Agrify Corp announced significant leadership changes to support the company’s growth. Max Holtzman, Operations Director at Ocean 14 Capital and former Senior Advisor to the U.S. Secretary of Agriculture, has been appointed an Independent Director on Agrify’s Board of Directors. Stuart Wilcox, former Chief Operating Officer of Curaleaf, who served as an Independent Director on Agrify’s Board, has been appointed Agrify’s Chief Operating Officer. Chris Benyo, who joined Agrify in January 2022 and served as Senior Vice President and General Manager for Agrify’s Extraction Division, has been promoted to Chief Revenue Officer. Meanwhile, Thomas Massie, Agrify’s former President, and COO, has left the company and resigned from the board to pursue other opportunities.

Q1 Marks Record Revenue For Agrify (2022/05/12)
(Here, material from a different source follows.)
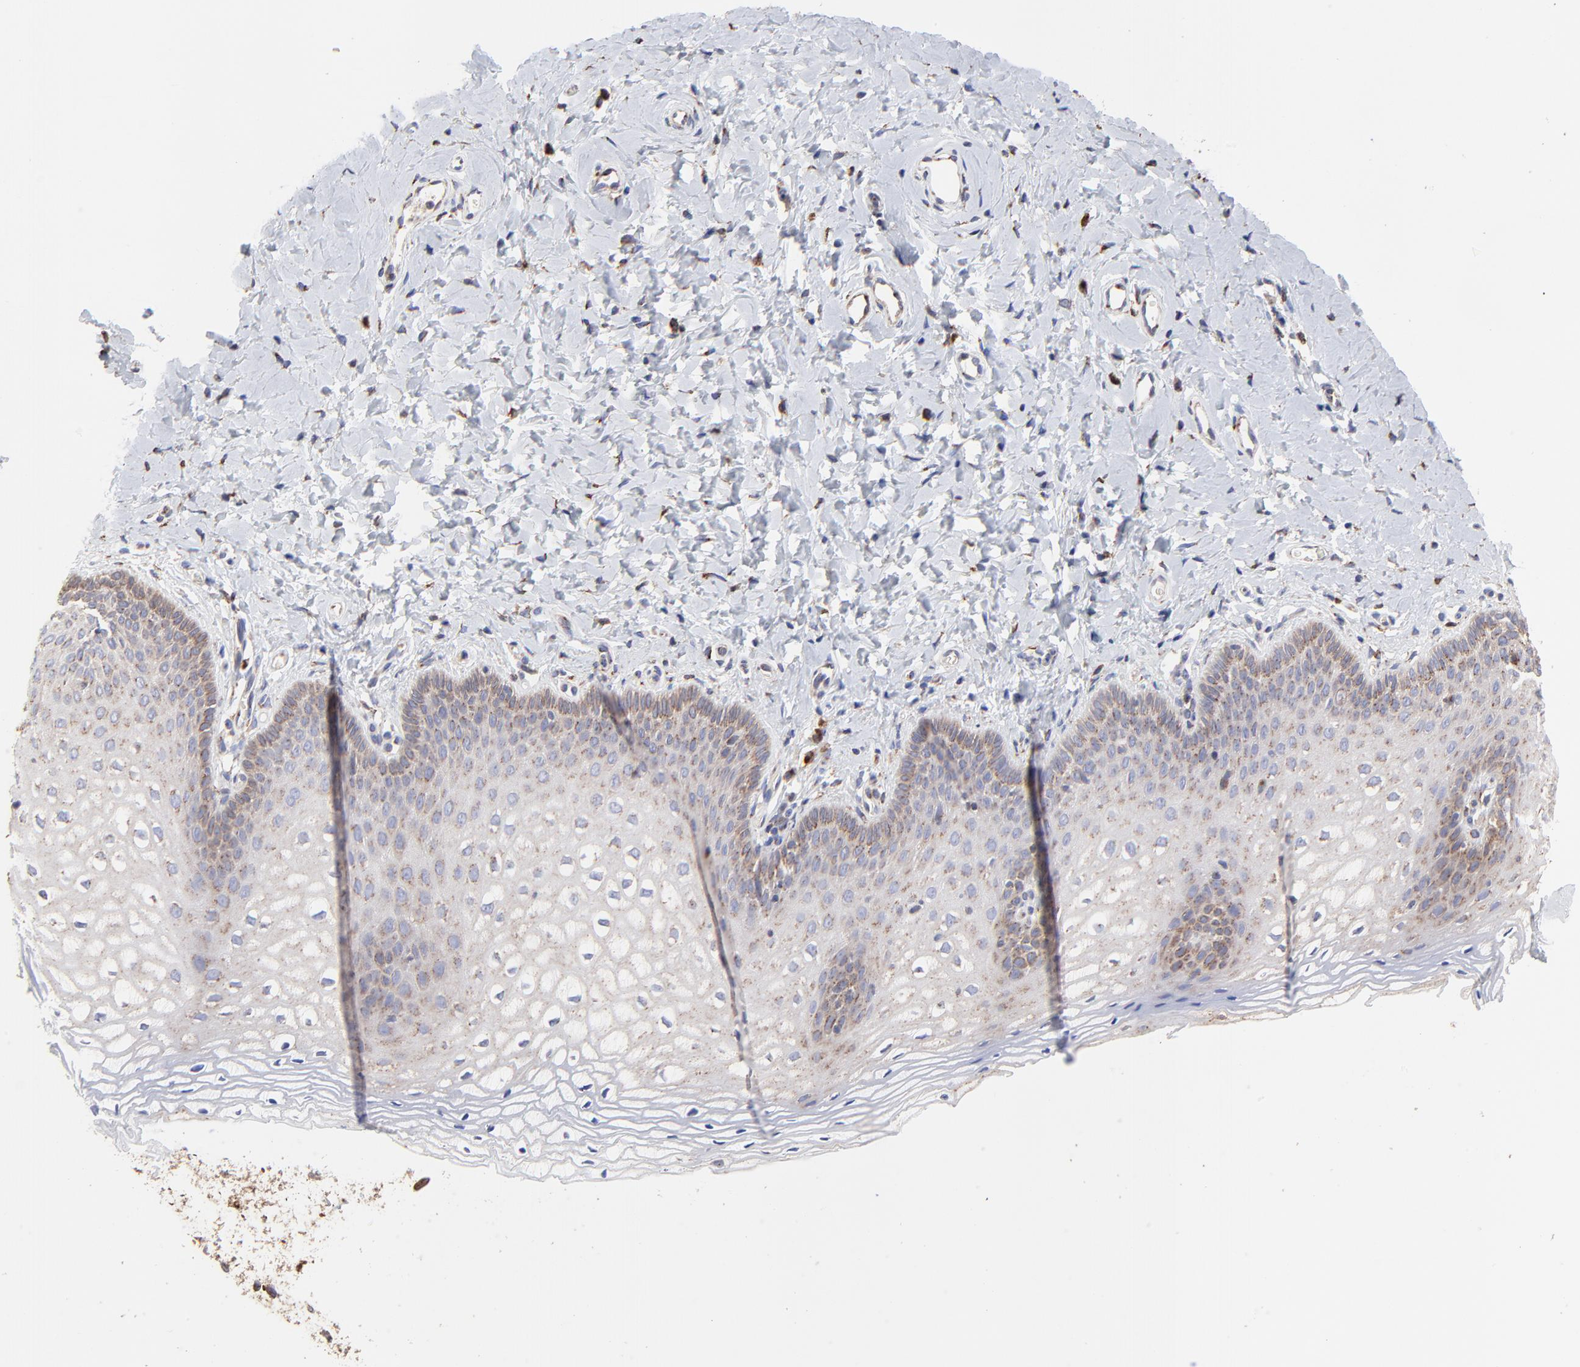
{"staining": {"intensity": "weak", "quantity": "25%-75%", "location": "cytoplasmic/membranous"}, "tissue": "vagina", "cell_type": "Squamous epithelial cells", "image_type": "normal", "snomed": [{"axis": "morphology", "description": "Normal tissue, NOS"}, {"axis": "topography", "description": "Vagina"}], "caption": "Immunohistochemistry (IHC) of normal vagina shows low levels of weak cytoplasmic/membranous positivity in approximately 25%-75% of squamous epithelial cells. (Brightfield microscopy of DAB IHC at high magnification).", "gene": "LMAN1", "patient": {"sex": "female", "age": 55}}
Agrify Corporation, a leading provider of advanced cultivation and extraction solutions for the cannabis industry, has reported strong financial results for Q1 2022. The company experienced a 271% increase in revenue, reaching $26.0 million compared to $7.0 million for the same period last year. Gross profit for Q1 2022 was $4.2 million, or 16% of the revenue. However, operating expenses and net losses also increased due to growth in the scale of the company’s core business and recent acquisitions, among other factors. Despite this, Agrify made notable strides, including a $2 million agreement with Boone Labs, launching the PX5 product from its Extraction Division, and announcing various sales agreements and partnerships. These developments illustrate Agrify’s progress in expanding its customer base and innovating its product offerings.